One aspect in the air phase of Med Shark required American pilots to perform ground-hugging flights; in some cases just above tree-top level. One CVW-17 pilot was thrilled to be able to train in Moroccan air space.
Lt. Jason Van Pietersom, a 26-year-old Hornet driver from VFA-34, said the opportunity to do low-level training runs at more than 500 miles an hour over unfamiliar terrain helps him prepare for the real thing. "It's tough to be proficient at it unless you do it fairly often," said Van Pietersom, a Green Bay, Wis., native. "Anytime we have the opportunity to fly in different countries, it is just a great opportunity. It hones our attack skills if we're ever called upon to go into hostile territory."
Med Shark flight operations also called for a mock attack on an airbase. Given this scenario, the low-level training sorties Van Pietersom and other CVW-17 pilots conducted came in quite handy while also providing the Moroccans valuable training at defending their territory against airborne aggressors.
The air portions of the exercise involved virtually all CVW-17 aircraft and up to 12 Moroccan fighters a day, but the Moroccans were not the only ones protecting their assets during mock battles. GW Sailors also got a heady dose of realism when the exercise called for an attack against the American aircraft carrier without its protective fighter umbrella.
The mock assault on GW probably gave the American fire control technicians something to remember as they manned their close-in weapons' systems. Their fire control radar screens popped with bogies, but there were no "friendlies" to intercept them. "What they saw was the aircraft coming in, their profiles, and we tracked and evaluated the contacts," said Lt. Rick Beatty, GW's Combat Direction Center's exercise officer.
Cmdr. Dave Chang, Commander Cruiser Destroyer Group TWO's plans and exercise officer, said that while George Washington and CVW-17 were the primary focus of Med Shark , two battle group ships, USS Mahan (DDG 72) and USNS Supply (T-AOE 6), were also very busy. They were to work alongside four Moroccan warships conducting their own set of scenarios. The joint flotilla's scenarios had them conducting maneuvering, flashing light and air-tracking exercises; boarding, under-sea warfare and restricted transit drills; and surface gunfire exercises.
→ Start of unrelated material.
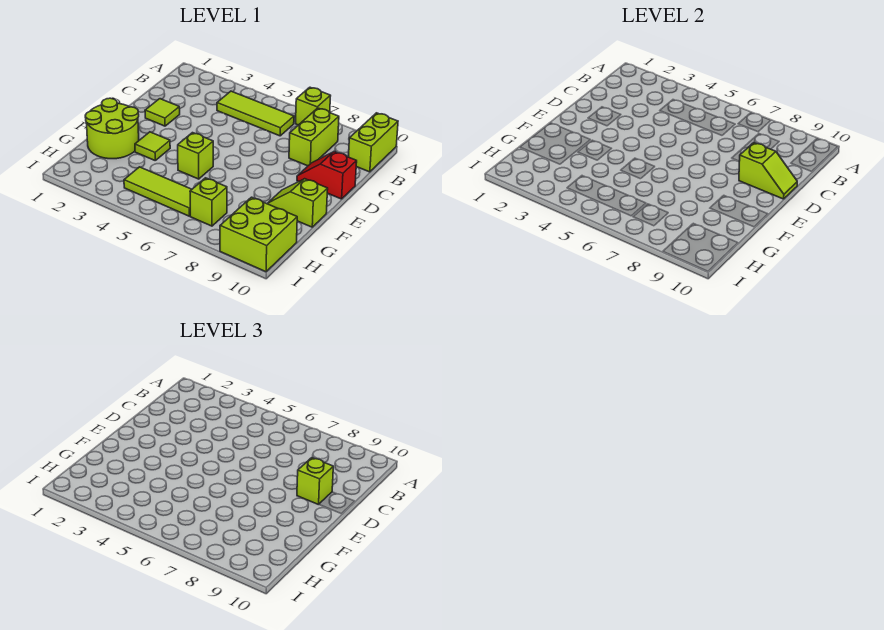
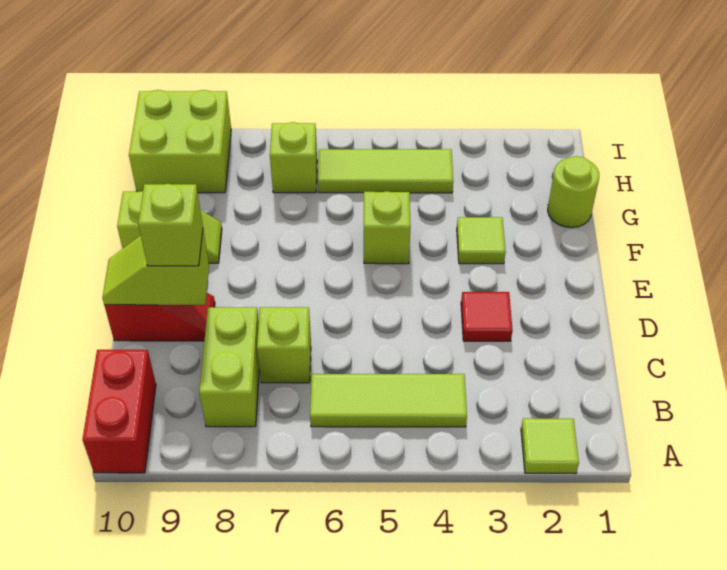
lime 1x1 brick [296,87,330,125] -> lime 1x1 brick moved to [257,307,311,383]
lime 1x2 brick [348,113,398,172] -> red 1x2 brick [82,350,156,473]
lime 1x1 tile [145,99,180,126] -> lime 1x1 tile moved to [521,418,579,474]
none -> red 1x1 tile [461,292,513,341]
lime 2x2 round brick [85,98,139,159] -> lime 1x1 round brick [548,156,599,228]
Setting up Med Shark was not a spur of the moment idea by the battle group staff. The first planning conference was held several months ago and the last one held shortly before the exercise began Sept. 23.
Hannifin said many months were involved coordinating with Moroccan military hosts, 6th Fleet Sailors, United States Defense Attaché officials and embassy officials. "You have a lot of other people involved in making this [exercise] run. You just can't come in and say 'hey we want to do this with you a week or two beforehand.'"
Med Shark 02 has successfully reinforced the trust and professionalism between two countries. Although culturally diverse, both share a similar peaceful vision that has been a foundation for friendship for more than two centuries.